The same rich people trying to sell predatory subscriptions and vendor lock-in are the same ones trying to raise my rent and food bill every year, so I have no incentive to give them money for pointless entertainment on top of that.

4 comments

It's not as if you're obligated to buy their products, therefore need to find a less expensive workaround. If you don't like the people producing them and think they're overpriced, play dwarf fortress or watch TV. There are some obviously valid reasons for pirating, but I don't understand this sense of entitlement.
TV aint free. Worst yet if the Funimation and others fully got their way with the claims they do I would not be able to watch the shows I did in Japan here in Europe. Not because funimation is showing them here and I dont want to pay for them but cause they own the US rights and will take down any online source with no european broadcaster sending them out.
Funny how you try to justify it. I also pirate, but I know I'm a thieving cheap bastard...
Many people have pirated; includes myself when I was a teenager in developing country. I don't pirate now as its worth neither risk nor time but I can't claim some weird moral high ground - it's a complex issue with nuances and circumstances.

But I still find it intriguing when I see rambling half baked internally self-contradictory attempts at moral justification - do you believe what you said there? Do you even know what you said there? Cause I'm having a hard time following - Food has inflation therefore I'll pirate movies even though they're pointless, and this is just and right?

It takes minimal amount of empathy and observation to notice hard work talented creative people put into "pointless entertainment", so just like I don't buy the notion that every pirate is evil sociopathic villain, so I don't buy notion that watching entertainment for free is inherent right and creators don't deserve any compensation ever. If anything, this type of incoherence and self righteousness feeds exactly the stereotype mpaa / riaa try to portray...

I agree, but would it be agreeable and right if one was to have a free but lower quality version (smaller screen, shortened game, program with fewer options) allowing eyeballs and consumers to best gauge a products quality and thereby validate paying for integral or physical product (licenced/dvd/etc) rather than have a moralistic black and white view (generally held) of pirating bad , paying good (I certainly don't mean you in this case and am just trying to point to a middle way..
You realize that actual people work on those things that you pirate, right? That those people also need to get paid so they can have food on the table? It's one thing to not buy any media at all, but it's contradictory to enjoy media produced by people and then not want to pay them. Their work isn't less valuable because it's related to media production instead of engineering or whatever.
The problem with this argument is that most large studios treat their workforce like trash. Any surplus profit they make is going to the executives and shareholders. The developers will be used up and discarded regardless.

It's also funny that you're upset about the guy pirating software (lifetime economic impact in 10s of thousands of dollars) but not the games publishers themselves who regularly dodge taxes - in some cases paying effectively negative tax rates[1] (lifetime impacts in the 10ss of millions of dollars if not more).

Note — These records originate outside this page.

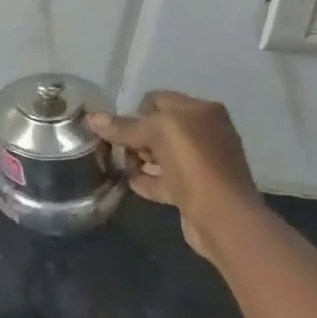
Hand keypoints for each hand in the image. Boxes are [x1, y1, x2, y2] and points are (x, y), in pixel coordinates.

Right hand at [87, 92, 265, 259]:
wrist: (223, 218)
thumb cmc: (193, 164)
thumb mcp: (155, 134)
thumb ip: (123, 127)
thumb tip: (92, 119)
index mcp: (201, 111)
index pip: (158, 99)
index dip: (135, 111)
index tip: (118, 128)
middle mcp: (204, 132)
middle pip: (158, 127)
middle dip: (135, 136)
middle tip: (120, 149)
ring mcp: (202, 163)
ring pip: (161, 154)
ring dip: (139, 159)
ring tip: (123, 167)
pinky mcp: (197, 190)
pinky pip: (165, 179)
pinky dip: (148, 180)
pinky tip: (132, 184)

[1] https://www.fanbyte.com/news/americans-paid-activision-blizz...

"most large studios treat their workforce like trash ... It's also funny that you're upset about the guy pirating software ... but not the games publishers themselves who regularly dodge taxes"

Where did I say I support publishers not paying their taxes or treating employees unfairly? Those are separate issues completely unrelated to the one we're discussing. (Obviously, I think everyone should pay taxes fairly and treat their employees fairly.)

Company A doing bad thing B does not mean we morally justify crime C. Either pay for the thing you -want, not need-, or don't if you don't support various actions or stances from the company. This also is based on the premise that all media comes from bad corporations, which is not true. Many artists these days can be supported directly, self publish, etc.

Also, I'm not "upset", nor am I looking at one singular individual. I am looking at this from a societal and long-term perspective of the long-term effects of people pirating media.

"If I don't have to pay for it then their work was objectively unproductive. It's an inherent failure of market economics"

I feel I'm reading Deepak Chopra - individual words are fine and you'd swear sentence should make sense... But it doesn't, no matter how many times you read it.

Not paying for something makes it unproductive? And you don't feel there are easy trivial immediate counter-examples for your axiom with big-boy words?

I'm not sure what you've quoted, because that is -not- what I said.

People should be paid for their work. Pirating doesn't pay them for their work. Work includes art and media. I'm not sure how I can state this more simply.

I'm not sure why this is even a complicated topic. With literally everything else, if you want something, you need to pay to acquire it because it took time and resources to make. That doesn't go away just because the end product is digital.

> With literally everything else, if you want something, you need to pay to acquire it because it took time and resources to make. That doesn't go away just because the end product is digital.

The thing is that making a copy of something digital is really really cheap compared to something physical. The difference between the cost of producing one copy of a software or music and a million is way lower than for a physical object.

I agree that it's not a great analogy. However, the fact that copying technically has a "zero" cost, doesn't mean that we can just ignore the time, money, and effort spent by the people making that media. It's not literal theft but it does hurt the artists/creators in the long run.
I quoted knz_. It may not show up for you because his is a dead comment now so it'll depend on your settings. Not sure why it looks I responded to you, feels we are on similar page.